President Donald Trump at a news conference on Monday evening defended his decision to visit Kenosha, Wis., as he also declined to criticize the teen accused of fatally shooting two protesters in that small city.
The president was asked at the news conference about whether he had considered not making his Tuesday trip to Kenosha to avoid adding to tensions, as requested by the city’s mayor and Wisconsin’s governor, both Democrats.
“No, because Kenosha was something we did a good job on,” Trump said, adding that Gov. Tony Evers eventually agreed to allow the National Guard in. “As soon as he said ‘Yes,’ the problem ended. But I have to see the people that did such a good job for me.”
“It could also increase enthusiasm,” the president said of the upcoming trip
Kyle Rittenhouse, a white 17-year-old, was arrested last week after two people were shot to death during protests in Kenosha over the police shooting of a Black man, Jacob Blake.
“We’re looking at all of it,” Trump said, while referring to video of the incident involving Rittenhouse. “He was trying to get away from them, I guess, it looks like, and he fell, and then they very violently attacked him.”
“It’s under investigation,” he added. “He probably would have been killed.”
Trump said he wasn’t planning to speak with the Blake family and had just talked to their pastor, because they wanted a lawyer on the call and he thought that was “inappropriate.”
Democratic presidential nominee Joe Biden earlier Monday attacked Trump in a speech in Pittsburgh as “a president who fans the flames, rather than fighting the flames.” Trump is slated to make his own trip to Pennsylvania on Thursday, as he campaigns in Latrobe.
During his news conference on Monday, Trump also noted that the Dow Jones Industrial Average notched its biggest August gain in 36 years.

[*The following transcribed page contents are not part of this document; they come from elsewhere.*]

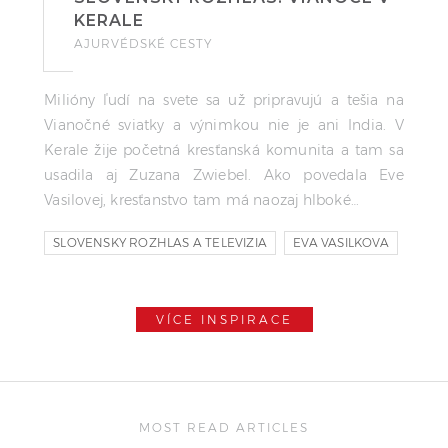
KERALE
AJURVÉDSKÉ CESTY
Milióny ľudí na svete sa už pripravujú a tešia na
Vianočné sviatky a výnimkou nie je ani India. V
Kerale žije početná kresťanská komunita a tam sa
usadila aj Zuzana Zwiebel. Ako povedala Eve
Vasilovej, kresťanstvo tam má naozaj hlboké…
SLOVENSKY ROZHLAS A TELEVIZIA
EVA VASILKOVA
VIANOCE
VÍCE INSPIRACE
MOST READ ARTICLES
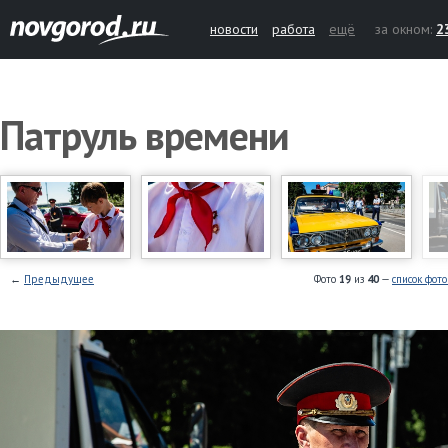
новости
работа
ещё
за окном:
2
Патруль времени
←
Предыдущее
Фото
19
из
40
—
список фот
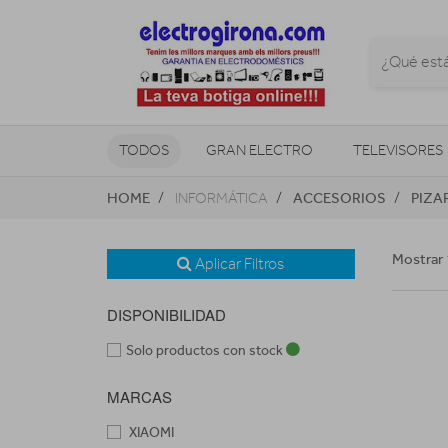
TODOS
GRAN ELECTRO
TELEVISORES
HOME
ACCESORIOS
PIZA
INFORMÁTICA
CLIMATIZACIÓN Y CALEFACCIÓN
Mostrar 
Aplicar Filtros
DISPONIBILIDAD
Solo productos con stock
MARCAS
XIAOMI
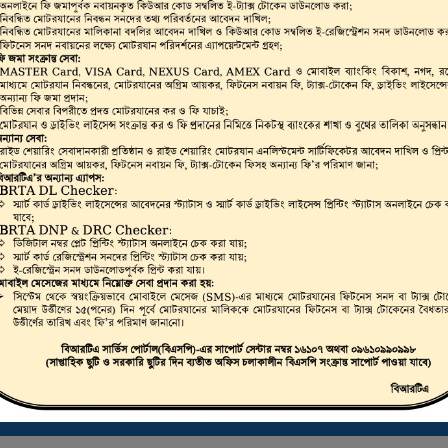
ভার, মোটরযান মালিক,
রাইভিং লাইসেন্স, স্মার্ট
লিকেট ড্রাইভিং লাইসেন্স
 করা যায়।
ট্রাস্টি বোর্ড সার্টিফিকেট ডাউনলোড করতে এখানে ক্লিক করুন
ই-ফিটনেস ফলাফল (VIC) দেখতে এখানে ক্লিক করুন
ই-ট্যাক্স টোকেন, ই-লাইসেন্স, ই-ফিটনেস ইত্যাদি যাচাইকরণ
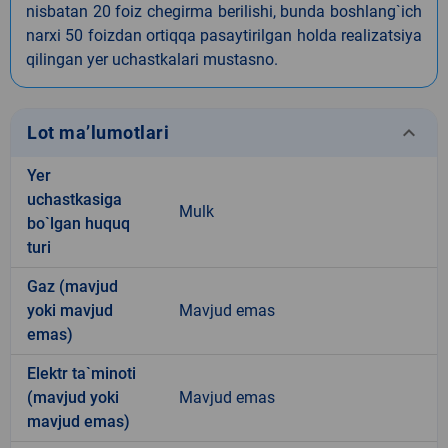
nisbatan 20 foiz chegirma berilishi, bunda boshlang`ich
narxi 50 foizdan ortiqqa pasaytirilgan holda realizatsiya
qilingan yer uchastkalari mustasno.
keyboard_arrow_down
Lot ma’lumotlari
Yer
uchastkasiga
Mulk
bo`lgan huquq
turi
Gaz (mavjud
yoki mavjud
Mavjud emas
emas)
Elektr ta`minoti
(mavjud yoki
Mavjud emas
mavjud emas)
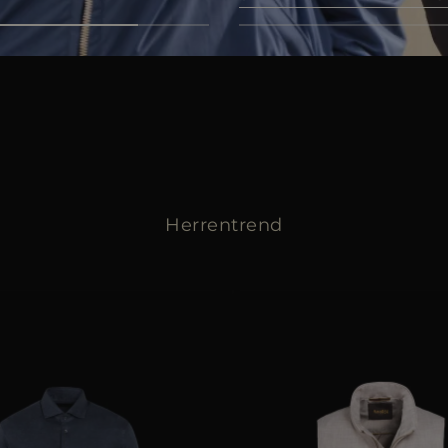
Jetzt entdecken
Herrentrend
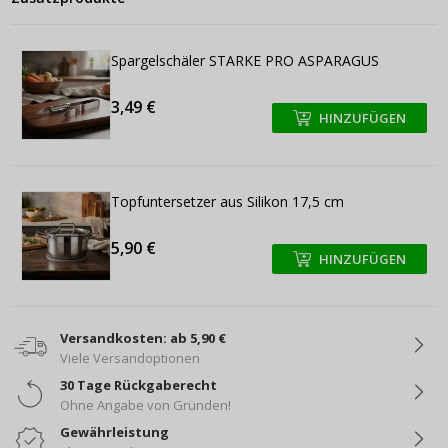
Spargelschäler STARKE PRO ASPARAGUS
3,49 €
HINZUFÜGEN
+
+
Topfuntersetzer aus Silikon 17,5 cm
5,90 €
HINZUFÜGEN
+
+
Versandkosten: ab 5,90 €
Viele Versandoptionen
30 Tage Rückgaberecht
Ohne Angabe von Gründen!
Gewährleistung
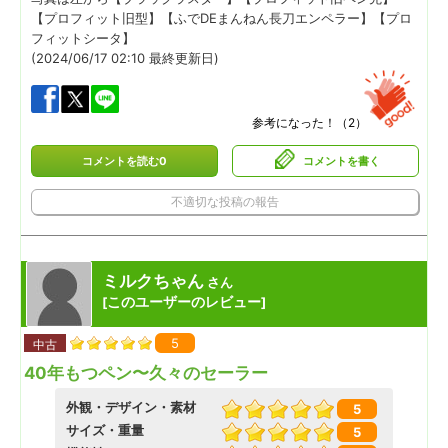
【プロフィット旧型】【ふでDEまんねん長刀エンペラー】【プロ
フィットシータ】
(2024/06/17 02:10 最終更新日)
参考になった！（
2
）
コメントを読む0
コメントを書く
不適切な投稿の報告
ミルクちゃん
さん
このユーザーのレビュー
[
]
5
中古
40年もつペン〜久々のセーラー
外観・デザイン・素材
5
サイズ・重量
5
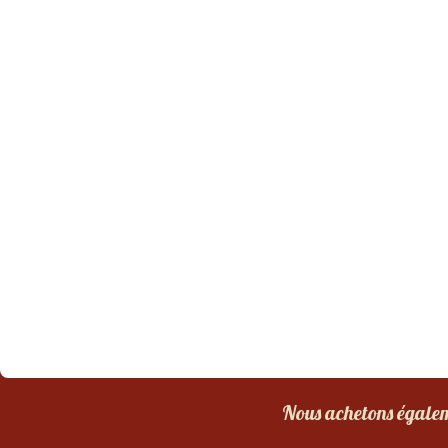
Nous achetons égaleme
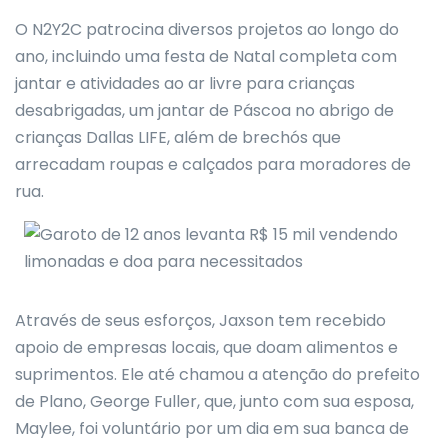
O N2Y2C patrocina diversos projetos ao longo do
ano, incluindo uma festa de Natal completa com
jantar e atividades ao ar livre para crianças
desabrigadas, um jantar de Páscoa no abrigo de
crianças Dallas LIFE, além de brechós que
arrecadam roupas e calçados para moradores de
rua.
Através de seus esforços, Jaxson tem recebido
apoio de empresas locais, que doam alimentos e
suprimentos. Ele até chamou a atenção do prefeito
de Plano, George Fuller, que, junto com sua esposa,
Maylee, foi voluntário por um dia em sua banca de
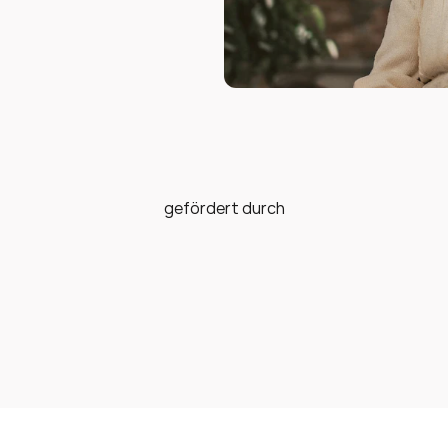
gefördert durch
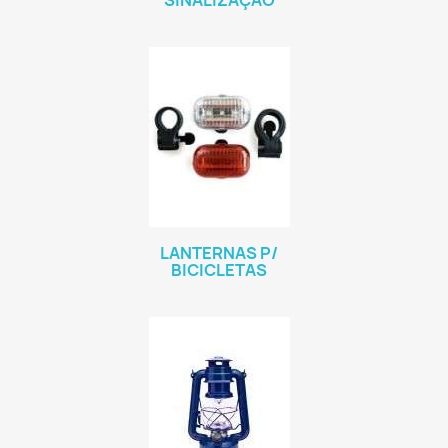
SINALIZAÇÃO
LANTERNAS P/
BICICLETAS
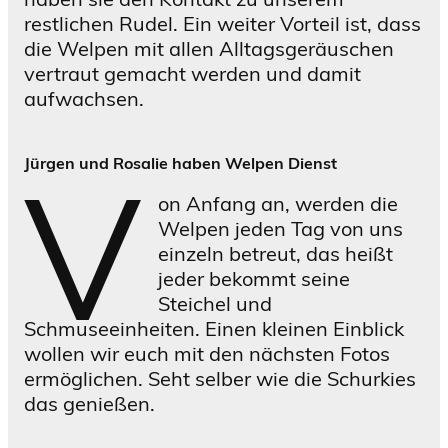
restlichen Rudel. Ein weiter Vorteil ist, dass
c
e
die Welpen mit allen Alltagsgeräuschen
h
n
vertraut gemacht werden und damit
s
A
aufwachsen.
c
u
h
f
l
z
V
Jürgen und Rosalie haben Welpen Dienst
a
e
on Anfang an, werden die
g
i
Welpen jeden Tag von uns
?
c
einzeln betreut, das heißt
h
jeder bekommt seine
n
Steichel und
u
Schmuseeinheiten. Einen kleinen Einblick
n
wollen wir euch mit den nächsten Fotos
g
ermöglichen. Seht selber wie die Schurkies
e
das genießen.
n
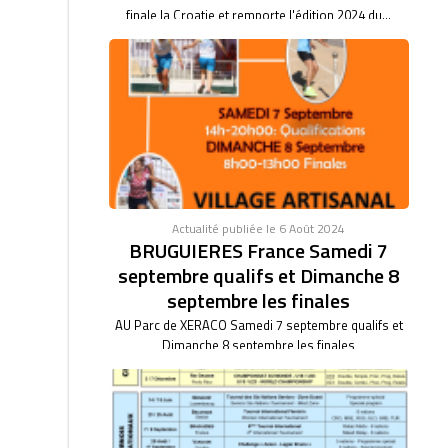
finale la Croatie et remporte l'édition 2024 du...
Actualité publiée le 6 Août 2024
BRUGUIERES France Samedi 7
septembre qualifs et Dimanche 8
septembre les finales
AU Parc de XERACO Samedi 7 septembre qualifs et
Dimanche 8 septembre les finales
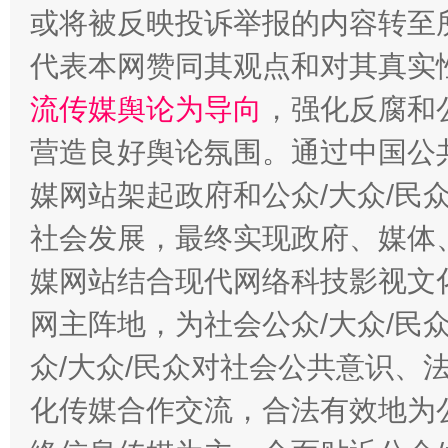
或将被反映投诉举报的内容转至
代表本网赞同其观点和对其真实
流传媒舆论为导向
，强化反腐和
千年窑火 生生不息
一
营造良好舆论氛围。通过中国公共
媒网站架起政府和公众/大众/民
社会发展，最终实现政府、媒体、
媒网站结合现代网络科技影视文
网主阵地，为社会公众/大众/民
众/大众/民众对社会公共意识、
揭开“小金库”的免责幌子
化传媒合作交流，合法有效地为公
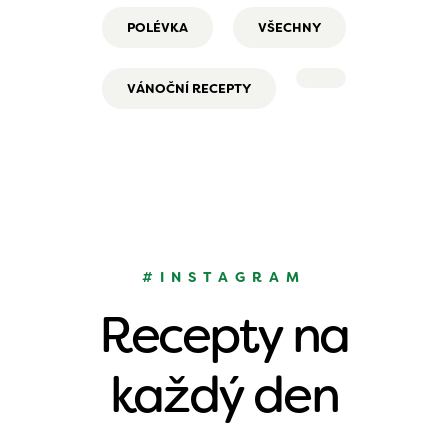
POLÉVKA
VŠECHNY
VÁNOČNÍ RECEPTY
#INSTAGRAM
Recepty na
každý den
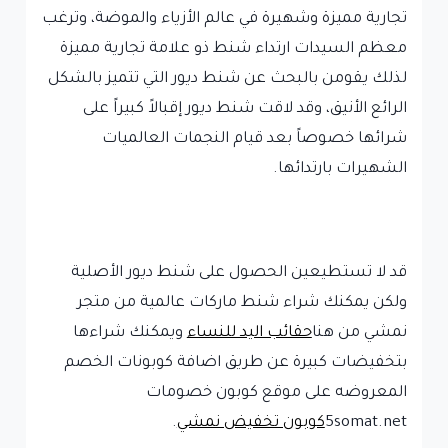
تجارية مميزة وشهيرة في عالم الأزياء والموضة، وترغب
معظم السيدات ارتداء شنط ذو علامة تجارية مميزة
لذلك يقومن بالبحث عن شنط ديور التي تتميز بالشكل
الرائع الأنيق، وقد لاقت شنط ديور إقبالاً كبيراً على
شرائها خصوصاً بعد قيام النجمات العالميات
الشهيرات بارتدائها.
قد لا تستطيعين الحصول على شنط ديور الأصلية
ولكن يمكنك شراء شنط ماركات عالمية من متجر
نمشي من هنا
حقائب اليد للنساء
ويمكنك شراءها
بتخفيضات كبيرة عن طريق اضافة كوبونات الخصم
المعروضه على موقع كوبون خصومات
5somat.net
كوبون تخفيض نمشي
.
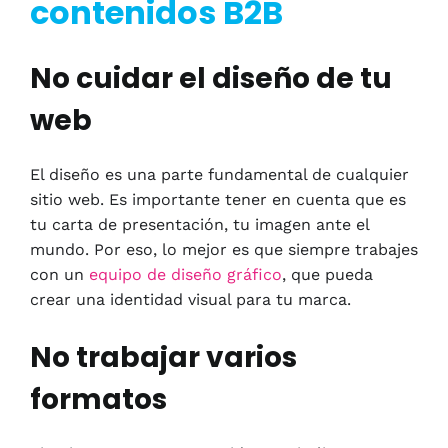
contenidos B2B
No cuidar el diseño de tu
web
El diseño es una parte fundamental de cualquier
sitio web. Es importante tener en cuenta que es
tu carta de presentación, tu imagen ante el
mundo. Por eso, lo mejor es que siempre trabajes
con un
equipo de diseño gráfico
, que pueda
crear una identidad visual para tu marca.
No trabajar varios
formatos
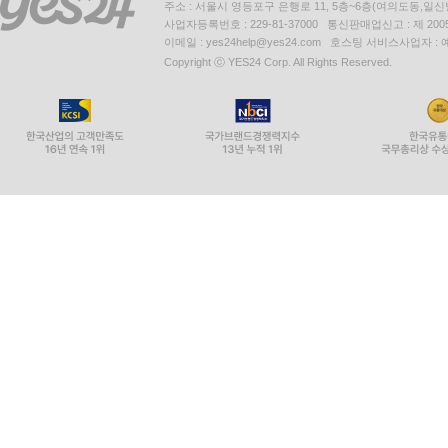
주소 : 서울시 영등포구 은행로 11, 5층~6층(여의도동,일신
사업자등록번호 : 229-81-37000 통신판매업신고 : 제 200
이메일 : yes24help@yes24.com 호스팅 서비스사업자 :
Copyright ⓒ YES24 Corp. All Rights Reserved.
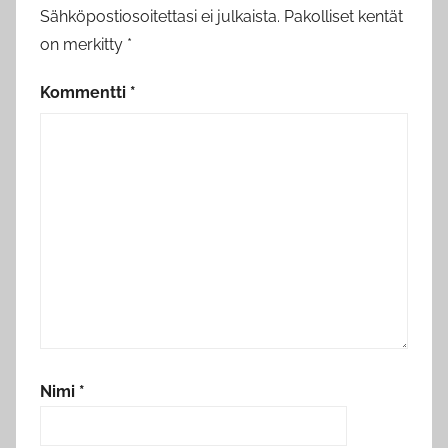
Sähköpostiosoitettasi ei julkaista.
Pakolliset kentät
on merkitty
*
Kommentti
*
Nimi
*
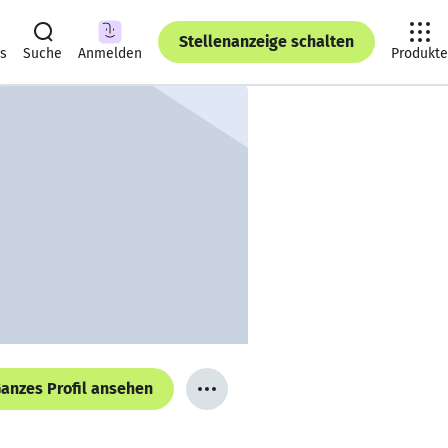
Stellenanzeige schalten
ts
Suche
Anmelden
Produkte
anzes Profil ansehen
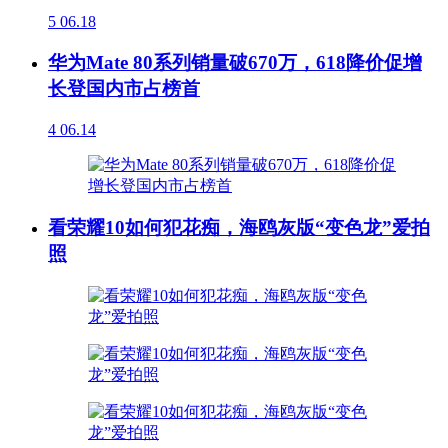
5
06.18
华为Mate 80系列销量破670万，618降价促增
长登国内市占榜首
4
06.14
看荣耀10如何犯花痴，海鸥灰版“变色龙”爱拍
照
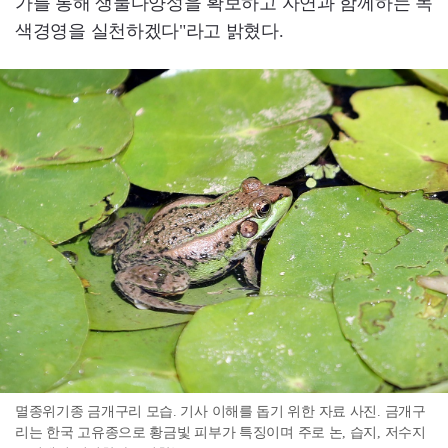
가를 통해 생물다양성을 확보하고 자연과 함께하는 녹
색경영을 실천하겠다"라고 밝혔다.
멸종위기종 금개구리 모습. 기사 이해를 돕기 위한 자료 사진. 금개구
리는 한국 고유종으로 황금빛 피부가 특징이며 주로 논, 습지, 저수지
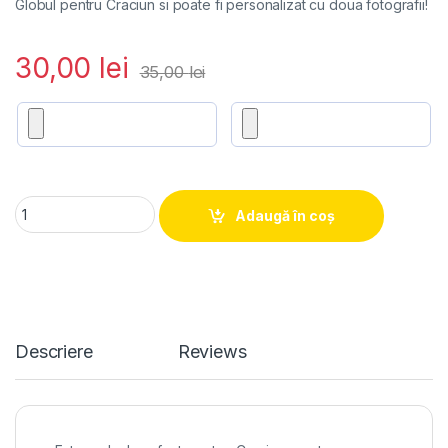
Globul pentru Craciun si poate fi personalizat cu doua fotografii!
30,00
lei
35,00
lei
Glob personalizat transparent inima quantity
Adaugă în coș
Descriere
Reviews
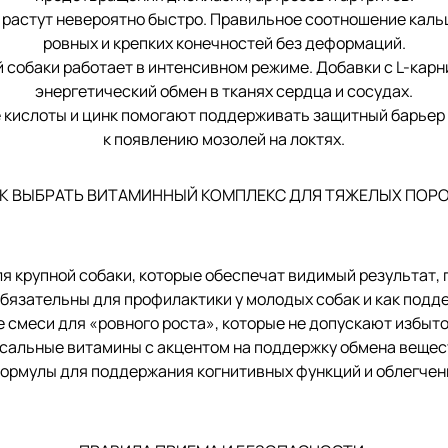
астут невероятно быстро. Правильное соотношение кальц
ровных и крепких конечностей без деформаций.
баки работает в интенсивном режиме. Добавки с L-карни
энергетический обмен в тканях сердца и сосудах.
слоты и цинк помогают поддерживать защитный барьер ко
к появлению мозолей на локтях.
К ВЫБРАТЬ ВИТАМИННЫЙ КОМПЛЕКС ДЛЯ ТЯЖЕЛЫХ ПОР
я крупной собаки, которые обеспечат видимый результат, 
тельны для профилактики у молодых собак и как подде
еси для «ровного роста», которые не допускают избыто
ые витамины с акцентом на поддержку обмена веществ 
рмулы для поддержания когнитивных функций и облегчени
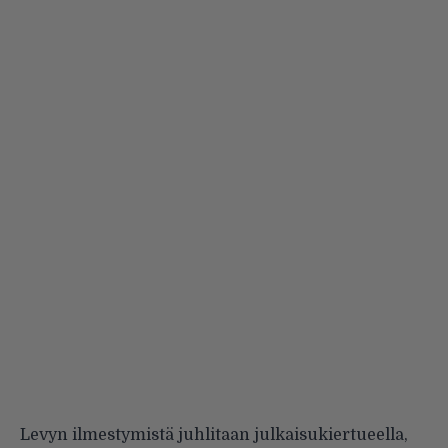
Levyn ilmestymistä juhlitaan julkaisukiertueella,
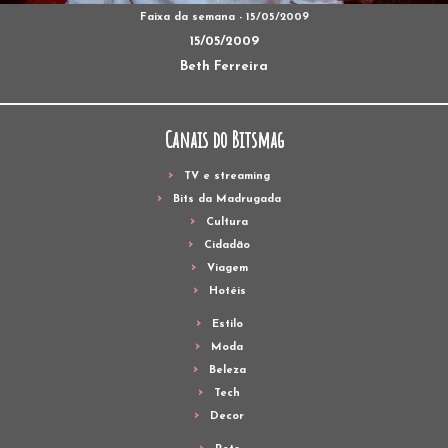
Faixa da semana - 15/05/2009
15/05/2009
Beth Ferreira
Canais do Bitsmag
TV e streaming
Bits da Madrugada
Cultura
Cidadão
Viagem
Hotéis
Estilo
Moda
Beleza
Tech
Decor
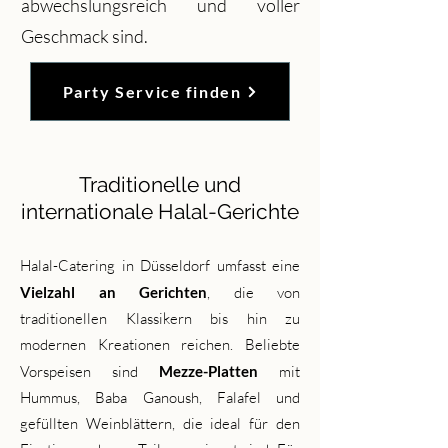
abwechslungsreich und voller
Geschmack sind.
Party Service finden
Traditionelle und
internationale Halal-Gerichte
Halal-Catering in Düsseldorf umfasst eine
Vielzahl an Gerichten
, die von
traditionellen Klassikern bis hin zu
modernen Kreationen reichen. Beliebte
Vorspeisen sind
Mezze-Platten
mit
Hummus, Baba Ganoush, Falafel und
gefüllten Weinblättern, die ideal für den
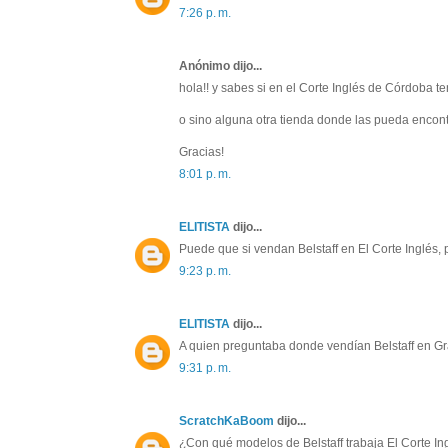
7:26 p. m.
Anónimo dijo...
hola!! y sabes si en el Corte Inglés de Córdoba te
o sino alguna otra tienda donde las pueda encont
Gracias!
8:01 p. m.
ELITISTA
dijo...
Puede que si vendan Belstaff en El Corte Inglés,
9:23 p. m.
ELITISTA
dijo...
A quien preguntaba donde vendían Belstaff en Gr
9:31 p. m.
ScratchKaBoom
dijo...
¿Con qué modelos de Belstaff trabaja El Corte I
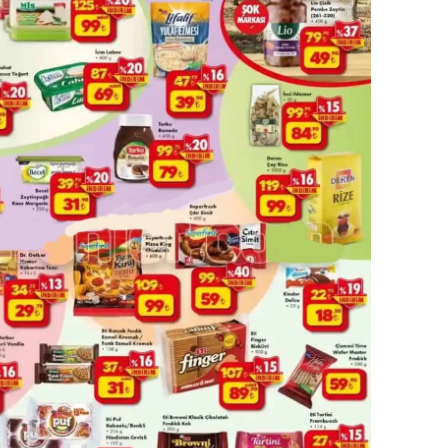
amsun
irt
inop
ivas
ekirdağ
okat
rabzon
unceli
anlıurfa
şak
an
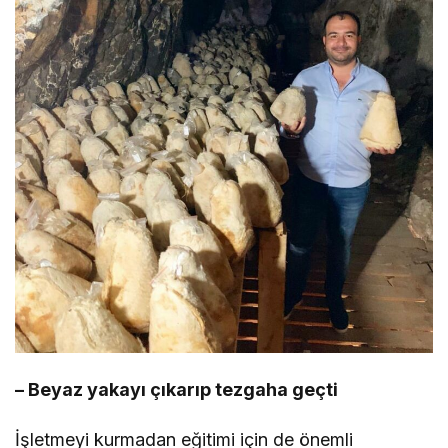
– Beyaz yakayı çıkarıp tezgaha geçti
İşletmeyi kurmadan eğitimi için de önemli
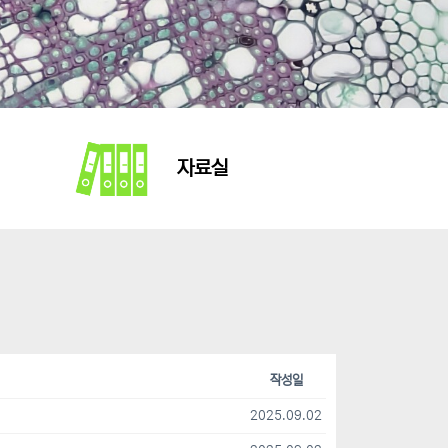
자료실
작성일
2025.09.02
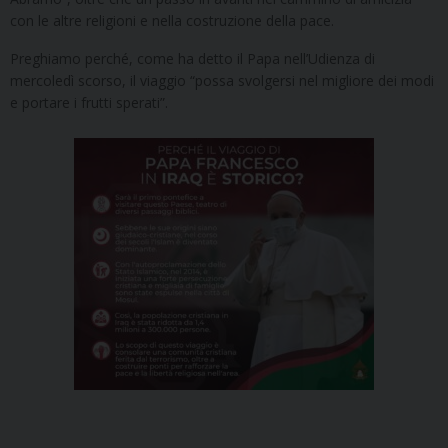
con le altre religioni e nella costruzione della pace.
Preghiamo perché, come ha detto il Papa nell’Udienza di
mercoledì scorso, il viaggio “possa svolgersi nel migliore dei modi
e portare i frutti sperati”.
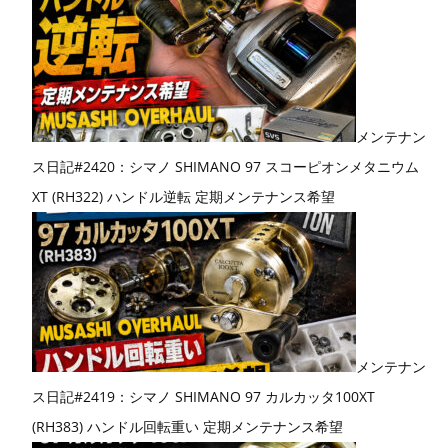
メンテナン
ス日記#2420：シマノ SHIMANO 97 スコーピオンメタニウム
XT (RH322) ハンドル逆転 定期メンテナンス希望
メンテナン
ス日記#2419：シマノ SHIMANO 97 カルカッタ100XT
(RH383) ハンドル回転重い 定期メンテナンス希望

The main stock gauges finished mostly with losses on Monday, but the Dow industrials DJIA, -0.78% still achieved an advance of 7.6% for the month.
“That’s very impressive,” he said. “So people are very happy with their 401(k)s and with the stocks that they have.”
In a RealClearPolitics average of polls as of Monday, Biden is leading the Republican incumbent by 2.7 percentage points in top battleground states that are likely to decide the November election, down from his 6.3-point edge a month ago. Betting markets give Biden just a 51% chance of winning, down from 61%, according to a separate RCP average.